### Provided records ###
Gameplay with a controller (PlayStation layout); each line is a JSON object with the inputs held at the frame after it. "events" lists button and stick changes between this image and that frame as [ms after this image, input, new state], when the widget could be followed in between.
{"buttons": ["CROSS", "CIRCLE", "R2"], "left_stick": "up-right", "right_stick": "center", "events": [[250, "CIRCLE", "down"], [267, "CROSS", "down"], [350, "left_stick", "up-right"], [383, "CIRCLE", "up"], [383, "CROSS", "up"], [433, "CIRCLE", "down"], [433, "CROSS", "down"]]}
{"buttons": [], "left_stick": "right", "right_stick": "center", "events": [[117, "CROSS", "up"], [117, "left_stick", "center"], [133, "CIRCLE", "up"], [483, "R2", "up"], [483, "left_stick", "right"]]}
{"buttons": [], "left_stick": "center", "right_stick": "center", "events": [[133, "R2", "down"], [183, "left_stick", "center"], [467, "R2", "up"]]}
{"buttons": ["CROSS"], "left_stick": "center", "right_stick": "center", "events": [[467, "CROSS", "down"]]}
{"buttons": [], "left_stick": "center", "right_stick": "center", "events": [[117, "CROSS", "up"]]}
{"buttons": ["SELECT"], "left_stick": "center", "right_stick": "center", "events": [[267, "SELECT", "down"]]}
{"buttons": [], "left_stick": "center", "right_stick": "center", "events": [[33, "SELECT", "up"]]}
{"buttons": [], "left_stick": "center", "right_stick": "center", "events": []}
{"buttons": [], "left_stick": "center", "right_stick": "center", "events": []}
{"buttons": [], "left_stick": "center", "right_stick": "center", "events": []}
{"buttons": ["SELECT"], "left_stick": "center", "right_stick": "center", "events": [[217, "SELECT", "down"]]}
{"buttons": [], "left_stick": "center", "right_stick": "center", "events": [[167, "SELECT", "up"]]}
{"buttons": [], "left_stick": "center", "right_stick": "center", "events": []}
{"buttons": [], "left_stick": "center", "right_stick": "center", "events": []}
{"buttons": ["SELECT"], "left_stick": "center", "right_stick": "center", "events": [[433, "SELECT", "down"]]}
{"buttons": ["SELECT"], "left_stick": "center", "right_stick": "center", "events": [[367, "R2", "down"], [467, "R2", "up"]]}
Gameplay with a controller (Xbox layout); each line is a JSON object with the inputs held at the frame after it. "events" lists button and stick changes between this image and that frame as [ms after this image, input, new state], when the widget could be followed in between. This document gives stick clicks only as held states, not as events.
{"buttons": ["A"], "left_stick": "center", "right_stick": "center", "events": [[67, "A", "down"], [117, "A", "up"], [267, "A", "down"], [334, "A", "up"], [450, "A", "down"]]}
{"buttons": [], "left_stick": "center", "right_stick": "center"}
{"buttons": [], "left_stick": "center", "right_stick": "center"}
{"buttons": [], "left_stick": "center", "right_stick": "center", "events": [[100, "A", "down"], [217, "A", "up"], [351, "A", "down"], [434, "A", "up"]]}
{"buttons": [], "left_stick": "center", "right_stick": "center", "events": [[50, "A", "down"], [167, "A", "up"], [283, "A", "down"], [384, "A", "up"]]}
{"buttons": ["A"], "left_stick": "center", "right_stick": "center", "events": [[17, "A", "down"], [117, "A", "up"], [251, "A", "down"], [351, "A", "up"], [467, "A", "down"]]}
###
Work to complete: Only the number is wanted here. Please work out how many lines of the records contain "CIRCLE".

Response area: 2